Halitosis also affects psychological health [
5], and particularly, depression [
6,
7]. The results of this study show that a reduction in subjective halitosis may not immediately reduce depression. This is because among college students, depression is influenced not only by halitosis, but also by various other factors such as personality, personal vulnerability, stress, and social support [
28]. These results show that although ingestion of the oral probiotic reduced halitosis, its effect on reducing depression may not appear directly. In addition, when evaluating the depression-reduction effect of the ingestion of oral probiotics according to its reduction of halitosis, it is necessary to develop oral-health-related or halitosis-related depression-measurement tools. That is, if these tools are used, the depression associated with halitosis reduction after oral-probiotic intake could be more accurately evaluated. In this study, oral-probiotic intake was used to suppress oral bacterial growth to identify the effect of depression reduction due to a decrease in halitosis. However, in addition to oral probiotics, gut microbiota have been reported to be associated with mental-health issues such as stress and depression [
29,
30]. The ingestion method of the oral probiotic in this study allowed it to remain in the subject’s mouth for as long as possible without swallowing it; however, this can affect not only oral microorganisms, but also intestinal microorganisms; hence, it can act as a bias in evaluating the effect of oral probiotics on depression.
In previous studies that showed that halitosis lowers self-esteem [
7], it was determined that self-esteem could be improved if halitosis is reduced through oral-probiotic intake. In addition, in a study that reported that good oral-health-related quality of life increases self-esteem [
31], it was inferred that if halitosis is reduced after the ingestion of oral probiotics, and oral-health-related quality of life is improved, then self-esteem can be increased. However, in this study, there was no statistically significant differences in self-esteem after ingestion of the oral probiotic. As with depression, it was found in this study that in college students, self-esteem is influenced not only by halitosis, but also by various other factors, such as locus of placebo and satisfaction with interpersonal relationships [
32]. This shows that the reduction of halitosis through oral-probiotic intake in college students may not directly affect the improvement of their self-esteem.

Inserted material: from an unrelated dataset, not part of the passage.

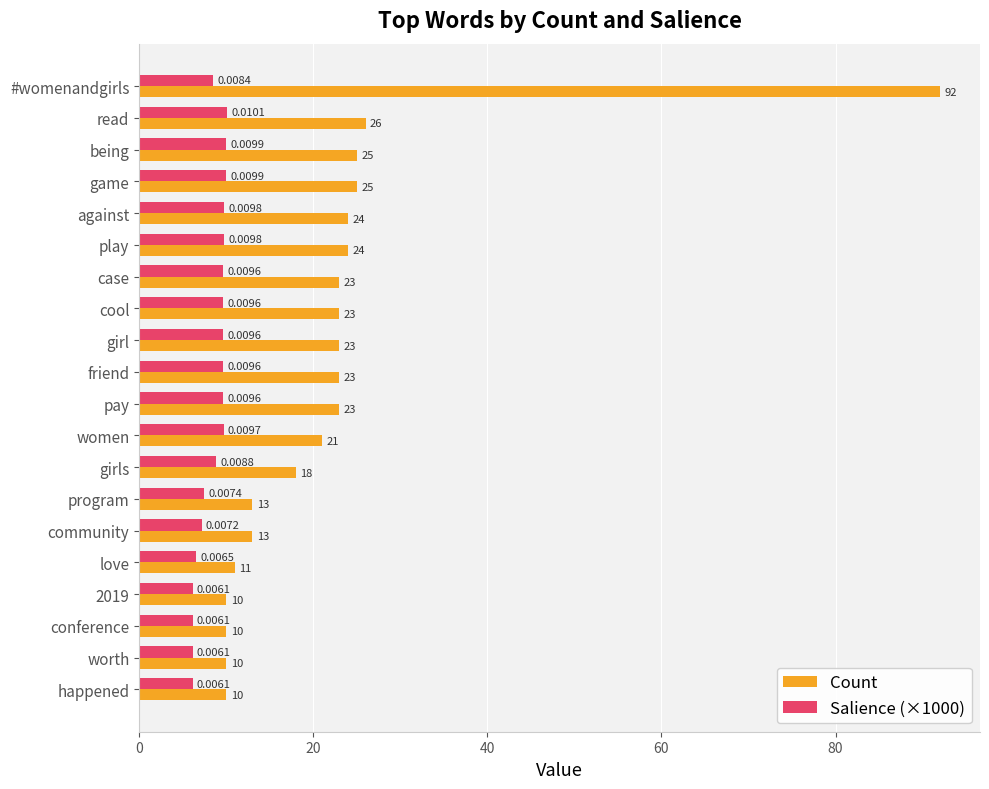

Which series changed the most between being and women?

Count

Our study is meaningful in that it showed that ingestion of the oral probiotic was effective in reducing subjective halitosis and improving the oral-health-related quality of life of college students. It is the first study to evaluate the reduction of halitosis, oral-health status, and psychosocial effects after ingestion of an oral probiotic by college students at a life stage when companionship and intimacy are important. In addition, this study contributes to the literature by showing the possibility for the intake of oral probiotics to be used as a nursing intervention in the future by verifying its effects on reducing halitosis and improving the oral-health-related quality of life of college students. Finally, this study is significant in that the reliability of the results was improved by evaluating the effects of oral-probiotic intake through a double-blind, randomized placebo design.
However, this study had limitations in interpreting the research results. First, it is difficult to generalize the conclusions to all college students because the study was conducted only for some college students. Second, since psychological measurement tools related to the reduction of halitosis were not used, the psychological-improvement effect of the reduction of halitosis did not appear sufficiently. Finally, when measuring halitosis, we did not take objective measurements of VSCs before and after intake; hence, the objectivity of the study results could not be established.